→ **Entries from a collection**
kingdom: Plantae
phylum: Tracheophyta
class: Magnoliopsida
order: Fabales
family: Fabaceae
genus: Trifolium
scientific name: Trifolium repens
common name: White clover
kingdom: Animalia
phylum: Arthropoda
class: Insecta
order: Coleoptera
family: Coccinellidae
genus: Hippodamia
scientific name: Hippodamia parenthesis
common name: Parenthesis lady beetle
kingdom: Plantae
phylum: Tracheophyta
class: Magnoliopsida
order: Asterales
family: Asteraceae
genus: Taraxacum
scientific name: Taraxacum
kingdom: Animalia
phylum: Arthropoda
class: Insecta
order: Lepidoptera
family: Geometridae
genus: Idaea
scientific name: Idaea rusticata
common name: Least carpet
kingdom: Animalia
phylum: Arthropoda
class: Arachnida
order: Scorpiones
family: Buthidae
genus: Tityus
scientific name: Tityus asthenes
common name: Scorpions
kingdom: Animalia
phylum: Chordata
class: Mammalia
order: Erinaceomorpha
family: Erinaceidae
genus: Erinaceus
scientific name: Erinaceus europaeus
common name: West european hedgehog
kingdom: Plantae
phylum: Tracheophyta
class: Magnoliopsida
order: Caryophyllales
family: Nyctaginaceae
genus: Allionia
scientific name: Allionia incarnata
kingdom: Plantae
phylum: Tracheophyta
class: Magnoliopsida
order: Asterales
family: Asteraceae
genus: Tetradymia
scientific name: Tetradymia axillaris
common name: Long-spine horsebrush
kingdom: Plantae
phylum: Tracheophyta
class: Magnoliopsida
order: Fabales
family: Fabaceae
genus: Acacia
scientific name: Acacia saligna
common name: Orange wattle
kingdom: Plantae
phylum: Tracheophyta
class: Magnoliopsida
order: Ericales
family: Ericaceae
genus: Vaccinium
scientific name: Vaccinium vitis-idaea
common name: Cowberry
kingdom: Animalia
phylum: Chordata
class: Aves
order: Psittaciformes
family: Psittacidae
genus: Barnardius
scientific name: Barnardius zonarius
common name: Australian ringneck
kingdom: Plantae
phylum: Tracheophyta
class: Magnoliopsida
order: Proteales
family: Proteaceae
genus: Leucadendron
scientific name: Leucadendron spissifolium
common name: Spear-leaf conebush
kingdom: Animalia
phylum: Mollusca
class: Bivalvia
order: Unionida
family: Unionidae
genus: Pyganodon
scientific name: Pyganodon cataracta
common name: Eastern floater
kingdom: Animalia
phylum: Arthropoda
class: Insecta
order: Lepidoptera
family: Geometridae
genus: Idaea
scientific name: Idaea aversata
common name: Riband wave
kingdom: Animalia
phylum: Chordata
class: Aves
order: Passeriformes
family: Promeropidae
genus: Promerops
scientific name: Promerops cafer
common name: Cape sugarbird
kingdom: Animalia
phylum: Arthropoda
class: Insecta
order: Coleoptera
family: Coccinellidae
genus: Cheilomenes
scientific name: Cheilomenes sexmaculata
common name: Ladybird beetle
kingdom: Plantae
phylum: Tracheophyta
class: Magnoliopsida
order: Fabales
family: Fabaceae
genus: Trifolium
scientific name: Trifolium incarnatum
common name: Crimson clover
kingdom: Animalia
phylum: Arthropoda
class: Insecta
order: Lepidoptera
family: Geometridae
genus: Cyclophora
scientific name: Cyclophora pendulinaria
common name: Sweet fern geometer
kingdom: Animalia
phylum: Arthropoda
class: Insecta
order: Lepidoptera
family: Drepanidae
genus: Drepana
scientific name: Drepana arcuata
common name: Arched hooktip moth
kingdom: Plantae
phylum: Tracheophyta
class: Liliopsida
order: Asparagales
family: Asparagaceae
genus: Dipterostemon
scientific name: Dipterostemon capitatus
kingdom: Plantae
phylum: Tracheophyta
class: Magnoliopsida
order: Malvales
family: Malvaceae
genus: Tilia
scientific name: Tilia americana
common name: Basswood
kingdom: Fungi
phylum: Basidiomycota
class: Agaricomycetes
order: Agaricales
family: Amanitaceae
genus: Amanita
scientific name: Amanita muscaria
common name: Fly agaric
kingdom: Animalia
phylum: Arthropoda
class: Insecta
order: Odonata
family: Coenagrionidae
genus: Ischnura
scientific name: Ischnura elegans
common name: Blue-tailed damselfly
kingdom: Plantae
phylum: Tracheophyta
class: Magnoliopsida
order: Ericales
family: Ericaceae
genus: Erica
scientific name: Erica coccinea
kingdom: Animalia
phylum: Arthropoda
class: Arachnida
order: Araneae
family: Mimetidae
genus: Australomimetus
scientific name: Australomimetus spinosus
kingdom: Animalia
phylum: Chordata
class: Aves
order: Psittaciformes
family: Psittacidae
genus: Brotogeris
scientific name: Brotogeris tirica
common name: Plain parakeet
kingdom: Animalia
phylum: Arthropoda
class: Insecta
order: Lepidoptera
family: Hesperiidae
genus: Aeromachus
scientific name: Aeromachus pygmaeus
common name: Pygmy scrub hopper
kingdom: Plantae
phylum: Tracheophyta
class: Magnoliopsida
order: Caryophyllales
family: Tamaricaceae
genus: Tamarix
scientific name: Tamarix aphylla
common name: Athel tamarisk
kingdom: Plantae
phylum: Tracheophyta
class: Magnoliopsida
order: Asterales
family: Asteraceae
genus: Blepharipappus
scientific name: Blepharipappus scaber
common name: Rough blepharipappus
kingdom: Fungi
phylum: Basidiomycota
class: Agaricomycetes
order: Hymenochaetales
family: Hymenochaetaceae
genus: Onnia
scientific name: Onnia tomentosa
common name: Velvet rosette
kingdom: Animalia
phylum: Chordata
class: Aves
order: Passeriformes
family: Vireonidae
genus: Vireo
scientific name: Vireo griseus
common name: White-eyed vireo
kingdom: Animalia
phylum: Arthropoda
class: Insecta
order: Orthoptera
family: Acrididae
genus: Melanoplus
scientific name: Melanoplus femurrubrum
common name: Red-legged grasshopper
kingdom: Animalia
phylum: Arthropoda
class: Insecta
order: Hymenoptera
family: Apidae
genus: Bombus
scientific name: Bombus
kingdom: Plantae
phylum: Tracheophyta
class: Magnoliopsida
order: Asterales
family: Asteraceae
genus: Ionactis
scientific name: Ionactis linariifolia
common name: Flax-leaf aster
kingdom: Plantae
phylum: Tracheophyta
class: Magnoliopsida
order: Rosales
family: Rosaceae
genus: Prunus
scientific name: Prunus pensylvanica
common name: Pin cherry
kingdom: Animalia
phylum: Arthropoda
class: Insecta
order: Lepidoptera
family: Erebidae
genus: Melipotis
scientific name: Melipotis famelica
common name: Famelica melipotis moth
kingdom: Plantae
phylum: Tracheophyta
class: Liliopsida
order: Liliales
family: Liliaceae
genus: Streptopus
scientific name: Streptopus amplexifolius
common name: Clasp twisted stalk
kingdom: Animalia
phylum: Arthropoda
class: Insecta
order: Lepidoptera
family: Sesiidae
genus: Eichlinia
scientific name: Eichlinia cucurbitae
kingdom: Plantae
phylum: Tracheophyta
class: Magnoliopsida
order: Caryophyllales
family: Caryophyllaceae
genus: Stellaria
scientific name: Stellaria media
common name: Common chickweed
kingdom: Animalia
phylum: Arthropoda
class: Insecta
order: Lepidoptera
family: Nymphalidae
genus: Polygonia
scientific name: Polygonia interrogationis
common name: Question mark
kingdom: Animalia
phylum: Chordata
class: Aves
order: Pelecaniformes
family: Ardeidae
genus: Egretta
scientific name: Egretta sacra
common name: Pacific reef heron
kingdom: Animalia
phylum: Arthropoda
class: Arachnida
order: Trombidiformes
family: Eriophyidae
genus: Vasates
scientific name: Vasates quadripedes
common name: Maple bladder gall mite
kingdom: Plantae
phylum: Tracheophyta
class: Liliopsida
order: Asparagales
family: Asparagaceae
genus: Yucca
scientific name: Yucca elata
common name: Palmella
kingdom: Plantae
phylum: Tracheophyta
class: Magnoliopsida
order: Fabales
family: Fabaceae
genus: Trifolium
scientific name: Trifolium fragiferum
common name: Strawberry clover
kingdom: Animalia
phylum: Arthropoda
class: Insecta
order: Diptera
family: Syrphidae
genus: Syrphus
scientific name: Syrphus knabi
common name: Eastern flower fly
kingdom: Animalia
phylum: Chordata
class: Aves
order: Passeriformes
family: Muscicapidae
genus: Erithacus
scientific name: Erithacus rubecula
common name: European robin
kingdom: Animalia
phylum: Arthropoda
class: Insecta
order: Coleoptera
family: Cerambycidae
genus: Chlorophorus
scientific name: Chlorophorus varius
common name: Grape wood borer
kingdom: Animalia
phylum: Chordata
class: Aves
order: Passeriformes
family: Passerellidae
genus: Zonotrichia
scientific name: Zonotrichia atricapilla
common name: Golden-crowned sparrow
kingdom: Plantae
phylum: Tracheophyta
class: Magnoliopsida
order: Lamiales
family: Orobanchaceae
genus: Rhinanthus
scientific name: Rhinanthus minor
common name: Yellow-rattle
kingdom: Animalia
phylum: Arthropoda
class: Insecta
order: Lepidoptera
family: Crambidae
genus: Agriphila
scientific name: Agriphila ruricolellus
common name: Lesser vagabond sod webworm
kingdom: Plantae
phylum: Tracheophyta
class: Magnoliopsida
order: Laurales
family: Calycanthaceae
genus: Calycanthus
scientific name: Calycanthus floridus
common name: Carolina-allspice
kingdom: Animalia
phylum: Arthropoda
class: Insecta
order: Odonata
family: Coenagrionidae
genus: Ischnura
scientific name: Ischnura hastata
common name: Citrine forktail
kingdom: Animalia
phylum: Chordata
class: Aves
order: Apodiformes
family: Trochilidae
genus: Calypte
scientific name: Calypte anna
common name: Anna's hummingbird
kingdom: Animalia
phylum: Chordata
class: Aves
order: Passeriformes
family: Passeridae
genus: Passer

→ **DO THIS**
Lay out the entry lines from the one containing "genus: Dipterostemon" through the one containing "order: Agaricales", both included, as a Markdown table with the columns Row and Line. Number each line in order and leave out any blank lines.

→ **CORRECT ANSWER**
| Row | Line |
|---|---|
| 1 | genus: Dipterostemon |
| 2 | scientific name: Dipterostemon capitatus |
| 3 | kingdom: Plantae |
| 4 | phylum: Tracheophyta |
| 5 | class: Magnoliopsida |
| 6 | order: Malvales |
| 7 | family: Malvaceae |
| 8 | genus: Tilia |
| 9 | scientific name: Tilia americana |
| 10 | common name: Basswood |
| 11 | kingdom: Fungi |
| 12 | phylum: Basidiomycota |
| 13 | class: Agaricomycetes |
| 14 | order: Agaricales |